— Travail à réaliser —
• a. Recopiez le passage du texte sur les électrodes en commençant à "On parle d’électrodes" et en terminant à "de la mesure.". Remplacez-y "pont électrochimique" par "lien électrochimique".
• b. Selon le texte sur les électrodes, à quelle valeur l'électrode humide abaisse-t-elle l'impédance ?

— Extrait du texte —
━━━━━━━━━━━━━━━━

Électrodes sèches, humides ou semi-dry : le gel établit l’interface électrochimique. Sans lui, il faut un étage buffer actif pour gérer l’impédance.
On parle d’électrodes sèches comme d’une commodité, alors que le gel conducteur n’est pas un consommable optionnel : c’est lui qui crée le pont électrochimique entre la peau et le métal. Le retirer change la nature physique de la mesure.
Trois régimes d’interface
L’électrode humide noie le contact dans un électrolyte qui stabilise le potentiel et abaisse l’impédance à quelques kiloohms. La semi-dry libère une petite quantité d’électrolyte à la demande, compromis entre confort et durée. La sèche, elle, s’appuie sur un contact capacitif ou résistif à très haute impédance.
À haute impédance, le moindre courant de polarisation de l’ampli crée une tension d’erreur énorme. C’est là que l’électrode sèche échoue sans électronique dédiée.

━━━━━━━━━━━━━━━━

— Données fournies —
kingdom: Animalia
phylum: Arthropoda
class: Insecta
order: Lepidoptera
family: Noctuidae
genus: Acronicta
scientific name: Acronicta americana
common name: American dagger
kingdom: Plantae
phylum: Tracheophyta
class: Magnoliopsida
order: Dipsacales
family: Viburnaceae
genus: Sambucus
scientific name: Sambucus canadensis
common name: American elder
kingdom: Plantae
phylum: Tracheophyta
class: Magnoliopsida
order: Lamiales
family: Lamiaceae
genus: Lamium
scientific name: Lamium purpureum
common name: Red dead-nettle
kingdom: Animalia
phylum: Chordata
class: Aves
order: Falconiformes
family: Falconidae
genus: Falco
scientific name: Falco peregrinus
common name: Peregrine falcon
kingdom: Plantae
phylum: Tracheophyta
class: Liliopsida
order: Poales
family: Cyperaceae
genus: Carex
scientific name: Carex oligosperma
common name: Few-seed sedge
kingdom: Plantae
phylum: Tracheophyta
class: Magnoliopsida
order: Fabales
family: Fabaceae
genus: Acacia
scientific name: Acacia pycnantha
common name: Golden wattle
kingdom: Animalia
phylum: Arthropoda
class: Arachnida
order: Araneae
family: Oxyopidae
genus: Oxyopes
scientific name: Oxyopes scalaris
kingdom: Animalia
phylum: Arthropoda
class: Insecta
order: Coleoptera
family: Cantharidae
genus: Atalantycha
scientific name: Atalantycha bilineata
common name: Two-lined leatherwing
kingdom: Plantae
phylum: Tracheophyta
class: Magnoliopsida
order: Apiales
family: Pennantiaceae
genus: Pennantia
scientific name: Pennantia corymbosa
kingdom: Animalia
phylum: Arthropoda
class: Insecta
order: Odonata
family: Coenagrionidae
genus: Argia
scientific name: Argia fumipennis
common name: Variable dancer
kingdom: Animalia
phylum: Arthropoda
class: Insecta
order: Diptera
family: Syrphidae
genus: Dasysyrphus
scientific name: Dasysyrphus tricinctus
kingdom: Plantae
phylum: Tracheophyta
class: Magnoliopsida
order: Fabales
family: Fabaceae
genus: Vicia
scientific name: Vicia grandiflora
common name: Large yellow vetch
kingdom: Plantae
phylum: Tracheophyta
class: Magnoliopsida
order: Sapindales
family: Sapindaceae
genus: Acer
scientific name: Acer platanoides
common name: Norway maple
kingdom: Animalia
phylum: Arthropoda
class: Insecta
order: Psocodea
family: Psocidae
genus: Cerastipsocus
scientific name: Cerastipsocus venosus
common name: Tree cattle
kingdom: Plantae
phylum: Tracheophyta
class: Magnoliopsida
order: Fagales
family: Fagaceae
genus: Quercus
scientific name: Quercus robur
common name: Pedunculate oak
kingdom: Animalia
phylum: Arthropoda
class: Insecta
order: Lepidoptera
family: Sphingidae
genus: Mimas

━━━━━━━━━━━━━━━━

— Résultats —
• a.
On parle d’électrodes sèches comme d’une commodité, alors que le gel conducteur n’est pas un consommable optionnel : c’est lui qui crée le lien électrochimique entre la peau et le métal. Le retirer change la nature physique de la mesure.

• b. À quelques kiloohms.